• _Tarefa 1_: Diga se cada afirmação abaixo concorda com a entrevista com Aleida Guevara, respondendo sim ou não e citando as palavras da entrevista que decidem: (a) Aleida ainda não tinha sete anos quando o pai foi assassinado; (b) Fidel tinha recebido de Che uma carta pedindo que as filhas não chorassem; (c) Aleida sabia o que diziam os cartazes com as fotos do pai.
• _Tarefa 2_: Retome a entrevista com Aleida Guevara logo após a última pergunta e continue o texto.

Filha de Che lembra pai com ternura
Aleida, hoje com 45 anos, fala sobre temas atuais e recorda momentos que passou junto ao seu pai quando criança
Marcelo Netto Rodrigues, da Redação
Aleida, hoje com 45 anos, fala sobre temas atuais e recorda momentos que passou junto ao seu pai quando criança
Marcelo Netto Rodrigues, da Redação
Brasil de Fato- Você tinha seis anos quando seu pai foi assassinado. Quem lhe deu notícia e onde você estava?
Aleida Guevara - Eu ia cumprir sete anos em novembro e meu pai foi assassinado em outubro. Fazia dias que em Cuba já se ventilava a notícia, mas não havia uma certeza absoluta. Então, já haviam fotos grandes dele coladas nas paredes das ruas, trazendo alguns dizeres. E me lembro de estar dentro de um carro, vendo estas fotos do meu pai por toda a parte e eu não entendia por que justamente naquele dia havia tantas fotos do meu pai. Como eu ainda era pequena, não podia ler de forma corrida, com velocidade. Então, não sabia o que os cartazes diziam. E perguntava: "Por que o meu pai? Por que o meu pai". E ninguém me respondia. Alguns choravam, outros abaixavam a cabeça.
BF - Como você se deu conta?
Aleida - Numa dessas noites, me levaram à casa em que Fidel morava com a "tia" Célia Sánchez. Ela me disse que o meu "tio" (como Aleida chama Fidel) queria falar comigo. Então, subi encantada para o último andar onde ele vivia e vi que minha irmã mais velha (Hildita, filha única do primeiro casamento de Che, com Hilda Gadea) estava lá. E pensei: "Que estranho a Hildita estar aqui". E Fidel nos disse: "Eu recebi uma carta do seu pai que diz que se ele morrer em combate, ele não quer que vocês chorem por ele porque ele foi um homem que viveu como queria e morreu como queria. Portanto não se pode chorar por um homem que tenha feito isso". Então, Fidel pediu a nossa palavra de que não iríamos chorar pelo meu pai se isto um dia viesse a acontecer. E nós dissemos sim. A questão é que meu "tio" queria nos dar a notícia, mas minha mãe queria dar-lhe ela própria. De toda maneira, ele nos quis preparar. Ele não havia recebido nenhuma carta deste tipo, era simplesmente uma forma de preparar uma menininha a quem vão dizer que nunca mais verá o seu papai.
BF - Quantos dias já haviam passado da morte do seu pai?

• _Dados armazenados_:
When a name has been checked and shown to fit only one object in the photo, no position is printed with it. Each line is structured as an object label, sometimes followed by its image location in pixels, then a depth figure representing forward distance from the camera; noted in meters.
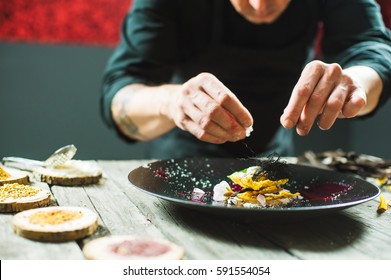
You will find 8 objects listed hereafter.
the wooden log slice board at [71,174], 1.03
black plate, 0.68
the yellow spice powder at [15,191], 0.86
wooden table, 0.67
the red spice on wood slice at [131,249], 0.62
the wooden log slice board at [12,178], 0.97
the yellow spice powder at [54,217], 0.72
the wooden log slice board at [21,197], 0.82
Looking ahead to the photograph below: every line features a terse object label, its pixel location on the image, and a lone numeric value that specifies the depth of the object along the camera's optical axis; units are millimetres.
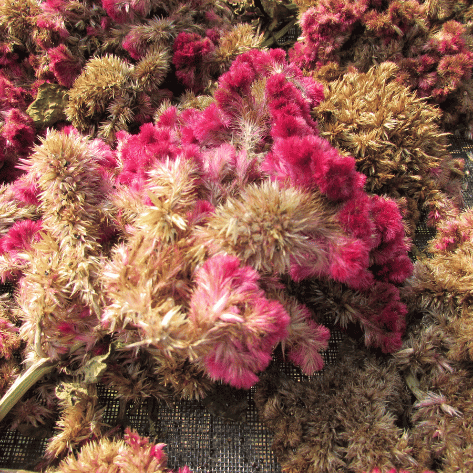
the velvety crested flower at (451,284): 284
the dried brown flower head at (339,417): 260
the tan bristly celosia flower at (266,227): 228
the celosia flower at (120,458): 247
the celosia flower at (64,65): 345
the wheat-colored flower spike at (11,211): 301
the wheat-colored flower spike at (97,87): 331
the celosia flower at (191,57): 342
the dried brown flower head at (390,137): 317
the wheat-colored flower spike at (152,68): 339
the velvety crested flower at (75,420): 268
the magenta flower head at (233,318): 217
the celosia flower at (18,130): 336
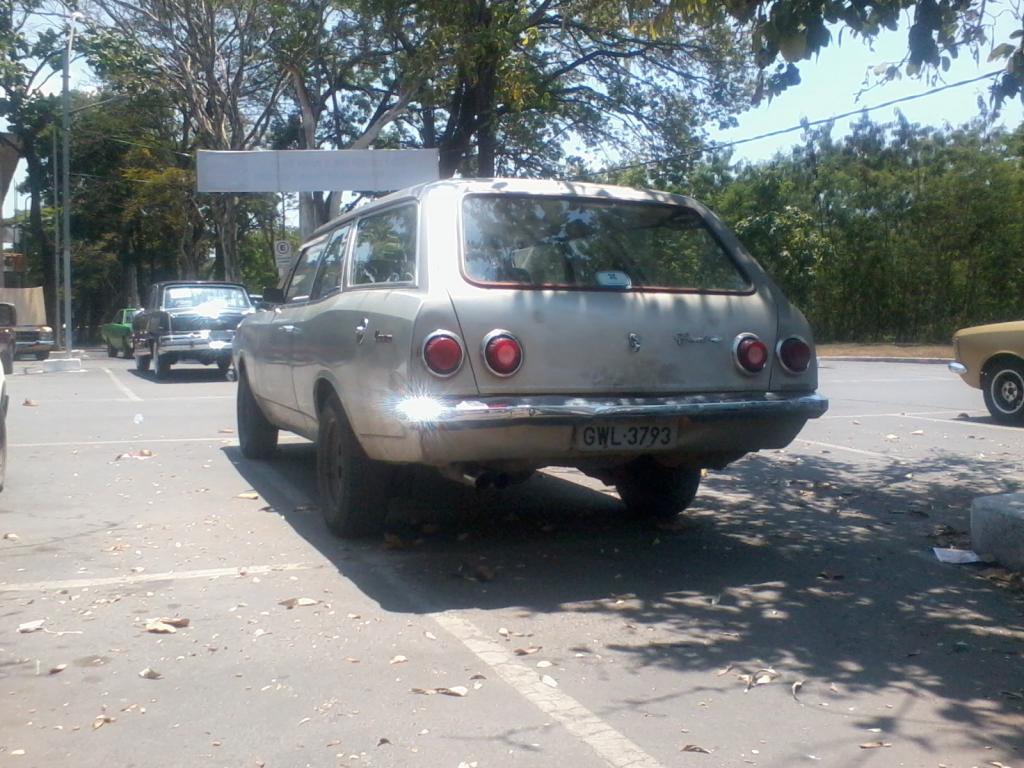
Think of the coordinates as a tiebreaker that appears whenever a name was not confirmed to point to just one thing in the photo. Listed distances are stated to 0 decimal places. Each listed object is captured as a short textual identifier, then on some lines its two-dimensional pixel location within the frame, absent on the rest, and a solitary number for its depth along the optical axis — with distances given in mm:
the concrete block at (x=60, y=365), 23922
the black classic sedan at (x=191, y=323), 19969
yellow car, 12398
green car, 31156
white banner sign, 26328
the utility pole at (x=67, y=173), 26016
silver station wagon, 5574
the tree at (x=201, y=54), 28266
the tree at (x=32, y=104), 33375
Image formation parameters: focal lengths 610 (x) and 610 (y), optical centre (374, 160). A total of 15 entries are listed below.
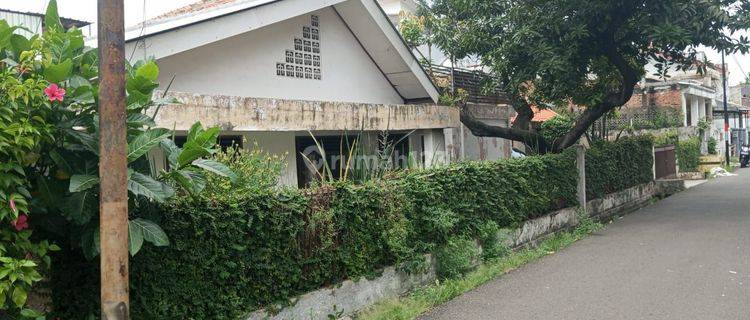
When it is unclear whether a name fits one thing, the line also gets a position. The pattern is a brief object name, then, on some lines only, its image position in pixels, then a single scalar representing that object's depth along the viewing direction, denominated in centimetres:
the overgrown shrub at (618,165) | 1349
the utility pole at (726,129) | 3288
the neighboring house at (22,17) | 903
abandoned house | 772
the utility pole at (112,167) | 326
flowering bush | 321
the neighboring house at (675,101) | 2934
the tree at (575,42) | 1130
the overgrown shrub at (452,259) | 796
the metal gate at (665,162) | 1933
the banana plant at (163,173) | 357
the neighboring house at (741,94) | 5631
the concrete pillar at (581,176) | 1271
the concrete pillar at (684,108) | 2948
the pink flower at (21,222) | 333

• _Resposta 1_:
(a) Sim: "Eu ia cumprir sete anos em novembro e meu pai foi assassinado em outubro."
(b) Não: "Ele não havia recebido nenhuma carta deste tipo, era simplesmente uma forma de preparar uma menininha a quem vão dizer que nunca mais verá o seu papai."
(c) Não: "Então, não sabia o que os cartazes diziam."

• _Resposta 2_:
Aleida - Uns dez dias depois de a notícia estar rondando. Isso porque a notícia oficial só foi dada ao povo cubano, depois de confirmada, no dia 18 de outubro, e meu pai havia morrido no dia 9. Bom, no dia seguinte ao nosso encontro com Fidel, me lembro que eu tinha uma inflamação de dente, e me levaram novamente à casa dele, e a tia Célia tentou me dar um remédio, que era muito ruim. Aí, Célia me diz: "Leva este prato de sopa de milho para a tua mãe que está no meu quarto". Eu fiquei feliz porque há dias minha mãe estava cortando cana como parte de um trabalho voluntário e, então, quando chego com o prato de sopa minha mãe está chorando, e ela me diz: "Senta na cama, que eu vou falar contigo". Eu não lembro de minha mãe ter dito algo como "seu papai morreu". O que recordo é que minha mãe tirou uma carta e que começou a lê-la. A carta é aquela que diz que "quando lerem este carta é que eu não estarei mais entre vocês, seu pai foi um homem que sempre atuou como pensa, segundo suas convicções, etc". Ao final da carta, ele diz: "recebam um beijo grande do seu papai". E esta menininha de seis anos uniu o início ao final da carta e aí eu me dei conta que meu papai havia morrido. Que eu não teria mais papai. Exatamente esta foi a minha sensação e não de que ele havia morrido.
BF - E qual foi a reação de sua mãe?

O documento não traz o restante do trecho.